Event Horizon: This is the "point of no return" around a black hole. It's not a physical surface, but a boundary in spacetime. Anything that crosses the event horizon, including light, cannot escape the black hole's gravitational pull. In the simulation, it is represented by the central black sphere.
Accretion Disk: The glowing, turbulent disk of gas and dust that orbits the black hole. As matter gets closer, it speeds up and heats up due to friction, causing it to glow intensely. The brightness is not uniform; the side of the disk moving towards the observer appears brighter (Doppler beaming).
Spacetime Fabric: According to Einstein's theory of General Relativity, massive objects warp or curve the fabric of spacetime around them. This curvature is what we perceive as gravity. The simulation shows this as a "gravitational well," where the grid is bent downwards by the black hole's mass.

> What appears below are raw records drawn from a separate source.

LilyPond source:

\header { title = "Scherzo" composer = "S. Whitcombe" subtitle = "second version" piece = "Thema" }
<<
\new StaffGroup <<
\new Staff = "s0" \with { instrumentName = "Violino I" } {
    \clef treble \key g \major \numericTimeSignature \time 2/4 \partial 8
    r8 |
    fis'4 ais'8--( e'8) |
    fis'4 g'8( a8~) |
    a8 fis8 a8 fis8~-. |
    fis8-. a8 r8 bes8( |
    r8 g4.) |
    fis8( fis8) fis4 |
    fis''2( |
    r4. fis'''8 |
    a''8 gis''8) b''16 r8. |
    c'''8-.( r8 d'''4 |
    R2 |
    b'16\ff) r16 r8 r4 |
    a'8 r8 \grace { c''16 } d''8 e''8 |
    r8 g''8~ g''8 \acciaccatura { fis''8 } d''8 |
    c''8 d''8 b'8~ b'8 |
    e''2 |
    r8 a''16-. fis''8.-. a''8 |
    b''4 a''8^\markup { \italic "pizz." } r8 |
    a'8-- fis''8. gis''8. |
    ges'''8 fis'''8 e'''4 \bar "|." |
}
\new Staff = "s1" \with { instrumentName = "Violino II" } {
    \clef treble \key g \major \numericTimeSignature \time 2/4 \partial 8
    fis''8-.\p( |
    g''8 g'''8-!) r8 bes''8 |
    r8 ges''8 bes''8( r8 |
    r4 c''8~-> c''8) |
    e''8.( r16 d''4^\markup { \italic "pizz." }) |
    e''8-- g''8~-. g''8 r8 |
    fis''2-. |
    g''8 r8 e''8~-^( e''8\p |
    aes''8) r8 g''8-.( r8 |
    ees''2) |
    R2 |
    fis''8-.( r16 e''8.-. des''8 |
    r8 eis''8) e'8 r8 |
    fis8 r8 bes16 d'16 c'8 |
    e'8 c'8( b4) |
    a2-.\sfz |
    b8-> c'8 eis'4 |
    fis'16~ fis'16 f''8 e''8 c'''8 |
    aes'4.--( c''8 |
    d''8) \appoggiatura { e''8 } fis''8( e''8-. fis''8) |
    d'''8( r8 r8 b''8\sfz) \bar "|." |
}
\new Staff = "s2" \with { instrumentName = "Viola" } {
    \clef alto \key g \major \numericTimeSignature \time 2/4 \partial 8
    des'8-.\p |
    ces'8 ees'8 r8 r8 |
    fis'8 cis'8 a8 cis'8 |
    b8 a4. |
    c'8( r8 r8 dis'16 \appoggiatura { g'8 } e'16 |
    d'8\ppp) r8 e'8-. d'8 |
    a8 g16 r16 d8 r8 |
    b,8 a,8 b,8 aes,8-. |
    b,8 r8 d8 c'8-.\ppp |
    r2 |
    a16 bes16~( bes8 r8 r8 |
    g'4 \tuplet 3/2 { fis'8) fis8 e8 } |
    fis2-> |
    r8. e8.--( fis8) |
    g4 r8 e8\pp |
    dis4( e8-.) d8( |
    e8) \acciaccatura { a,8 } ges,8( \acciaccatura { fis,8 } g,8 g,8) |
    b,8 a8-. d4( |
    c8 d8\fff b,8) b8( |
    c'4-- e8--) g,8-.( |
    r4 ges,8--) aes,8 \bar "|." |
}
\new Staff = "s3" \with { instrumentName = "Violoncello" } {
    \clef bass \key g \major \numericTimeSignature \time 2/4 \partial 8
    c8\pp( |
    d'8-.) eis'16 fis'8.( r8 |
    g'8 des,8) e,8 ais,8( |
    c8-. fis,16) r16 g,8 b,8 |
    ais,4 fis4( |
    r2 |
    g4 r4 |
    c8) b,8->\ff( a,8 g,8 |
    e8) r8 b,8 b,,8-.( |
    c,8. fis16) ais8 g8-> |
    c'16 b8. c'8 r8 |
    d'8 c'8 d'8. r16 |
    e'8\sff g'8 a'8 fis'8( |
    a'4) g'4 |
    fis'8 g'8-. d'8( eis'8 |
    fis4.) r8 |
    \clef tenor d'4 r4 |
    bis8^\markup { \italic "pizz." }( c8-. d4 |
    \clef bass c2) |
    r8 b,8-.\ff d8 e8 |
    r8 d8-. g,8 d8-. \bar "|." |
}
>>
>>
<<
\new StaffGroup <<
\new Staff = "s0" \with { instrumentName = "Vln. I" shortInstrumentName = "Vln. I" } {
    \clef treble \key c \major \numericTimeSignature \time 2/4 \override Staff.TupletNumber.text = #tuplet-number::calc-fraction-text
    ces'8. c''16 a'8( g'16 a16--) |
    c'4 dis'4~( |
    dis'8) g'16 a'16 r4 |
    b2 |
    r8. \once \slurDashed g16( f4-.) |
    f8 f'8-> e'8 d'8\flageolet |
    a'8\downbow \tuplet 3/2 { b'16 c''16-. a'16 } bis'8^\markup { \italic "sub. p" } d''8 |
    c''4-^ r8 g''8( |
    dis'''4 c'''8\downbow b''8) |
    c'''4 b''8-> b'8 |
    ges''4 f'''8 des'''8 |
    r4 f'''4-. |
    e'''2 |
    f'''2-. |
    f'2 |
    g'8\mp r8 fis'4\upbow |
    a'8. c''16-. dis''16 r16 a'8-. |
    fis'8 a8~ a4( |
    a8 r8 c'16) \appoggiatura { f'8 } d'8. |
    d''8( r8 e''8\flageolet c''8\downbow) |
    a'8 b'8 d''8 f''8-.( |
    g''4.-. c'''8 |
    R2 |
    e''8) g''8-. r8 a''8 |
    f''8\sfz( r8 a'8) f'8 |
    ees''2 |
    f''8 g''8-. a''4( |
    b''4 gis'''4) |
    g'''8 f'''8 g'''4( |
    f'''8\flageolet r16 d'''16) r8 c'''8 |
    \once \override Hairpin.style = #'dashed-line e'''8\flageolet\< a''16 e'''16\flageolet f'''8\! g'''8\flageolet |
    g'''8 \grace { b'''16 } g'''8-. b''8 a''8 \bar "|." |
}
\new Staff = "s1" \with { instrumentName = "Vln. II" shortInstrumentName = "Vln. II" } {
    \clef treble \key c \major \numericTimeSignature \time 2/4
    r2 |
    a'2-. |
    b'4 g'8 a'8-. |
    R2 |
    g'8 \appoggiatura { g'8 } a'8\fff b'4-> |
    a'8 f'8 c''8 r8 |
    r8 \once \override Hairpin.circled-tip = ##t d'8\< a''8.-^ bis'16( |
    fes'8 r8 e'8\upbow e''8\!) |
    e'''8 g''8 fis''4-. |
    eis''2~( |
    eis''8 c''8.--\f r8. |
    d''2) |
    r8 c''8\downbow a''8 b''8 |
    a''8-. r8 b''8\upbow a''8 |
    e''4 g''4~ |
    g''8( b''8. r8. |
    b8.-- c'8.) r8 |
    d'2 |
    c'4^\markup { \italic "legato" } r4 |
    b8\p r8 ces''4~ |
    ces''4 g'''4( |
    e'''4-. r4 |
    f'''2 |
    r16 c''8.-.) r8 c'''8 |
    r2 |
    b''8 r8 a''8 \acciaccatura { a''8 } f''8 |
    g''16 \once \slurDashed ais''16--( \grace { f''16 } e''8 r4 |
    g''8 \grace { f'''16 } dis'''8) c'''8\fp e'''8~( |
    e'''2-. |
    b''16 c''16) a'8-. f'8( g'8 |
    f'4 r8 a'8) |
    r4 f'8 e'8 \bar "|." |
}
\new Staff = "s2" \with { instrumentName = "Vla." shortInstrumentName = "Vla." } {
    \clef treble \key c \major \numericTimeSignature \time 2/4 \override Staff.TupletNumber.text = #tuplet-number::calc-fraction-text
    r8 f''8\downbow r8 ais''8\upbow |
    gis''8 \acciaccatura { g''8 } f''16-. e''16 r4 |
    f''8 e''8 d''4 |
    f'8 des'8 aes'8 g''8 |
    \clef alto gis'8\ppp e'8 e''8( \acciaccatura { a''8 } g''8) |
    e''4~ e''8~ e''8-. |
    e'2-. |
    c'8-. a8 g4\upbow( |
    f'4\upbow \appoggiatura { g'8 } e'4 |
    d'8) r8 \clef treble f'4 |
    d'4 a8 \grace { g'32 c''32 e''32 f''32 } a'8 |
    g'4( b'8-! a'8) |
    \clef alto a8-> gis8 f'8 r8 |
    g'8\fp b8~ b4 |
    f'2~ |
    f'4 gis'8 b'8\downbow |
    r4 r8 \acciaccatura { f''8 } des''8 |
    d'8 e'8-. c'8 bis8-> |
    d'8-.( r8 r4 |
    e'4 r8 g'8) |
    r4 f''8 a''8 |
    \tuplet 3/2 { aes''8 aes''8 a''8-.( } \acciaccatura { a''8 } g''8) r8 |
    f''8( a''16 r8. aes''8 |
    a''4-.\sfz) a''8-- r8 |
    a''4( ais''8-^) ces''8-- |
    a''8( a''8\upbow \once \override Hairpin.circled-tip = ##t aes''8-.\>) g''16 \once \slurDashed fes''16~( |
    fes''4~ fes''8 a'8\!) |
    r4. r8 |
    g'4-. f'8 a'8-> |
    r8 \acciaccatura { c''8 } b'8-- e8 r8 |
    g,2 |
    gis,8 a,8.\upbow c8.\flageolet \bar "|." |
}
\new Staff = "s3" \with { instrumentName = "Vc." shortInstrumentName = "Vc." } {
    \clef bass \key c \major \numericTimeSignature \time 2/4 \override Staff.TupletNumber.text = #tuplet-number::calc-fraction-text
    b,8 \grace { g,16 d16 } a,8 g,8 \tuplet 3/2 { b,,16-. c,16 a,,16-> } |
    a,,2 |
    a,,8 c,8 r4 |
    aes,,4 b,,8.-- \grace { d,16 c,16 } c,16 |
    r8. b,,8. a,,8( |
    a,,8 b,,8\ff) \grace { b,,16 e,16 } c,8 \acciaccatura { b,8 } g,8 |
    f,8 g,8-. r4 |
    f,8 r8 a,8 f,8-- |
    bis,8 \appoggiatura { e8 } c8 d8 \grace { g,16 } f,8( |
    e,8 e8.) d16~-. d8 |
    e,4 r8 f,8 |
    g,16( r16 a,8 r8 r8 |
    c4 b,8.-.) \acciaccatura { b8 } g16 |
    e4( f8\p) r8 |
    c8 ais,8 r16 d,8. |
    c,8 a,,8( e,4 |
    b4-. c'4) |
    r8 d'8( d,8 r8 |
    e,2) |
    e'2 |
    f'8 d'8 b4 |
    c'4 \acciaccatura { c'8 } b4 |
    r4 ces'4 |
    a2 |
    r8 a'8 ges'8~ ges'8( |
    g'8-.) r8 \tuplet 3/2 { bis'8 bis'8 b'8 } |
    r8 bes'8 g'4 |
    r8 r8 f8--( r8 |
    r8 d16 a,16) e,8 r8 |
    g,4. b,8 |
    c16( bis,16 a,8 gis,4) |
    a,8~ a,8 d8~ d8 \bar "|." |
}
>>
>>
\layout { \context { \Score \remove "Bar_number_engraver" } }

Gravitational Lensing: The black hole's immense gravity bends the path of light. This is why you can see a bright ring warping over the top and bottom of the black holeāit's the light from the far side of the accretion disk being bent into our line of sight.
Magnetic Fields & Polarization: The accretion disk generates powerful, twisted magnetic fields. These fields align light waves in a specific pattern, a property called polarization. The "Polarized Light View" simulates how telescopes like the EHT can map these magnetic fields by observing the polarized light, which appears as swirling patterns.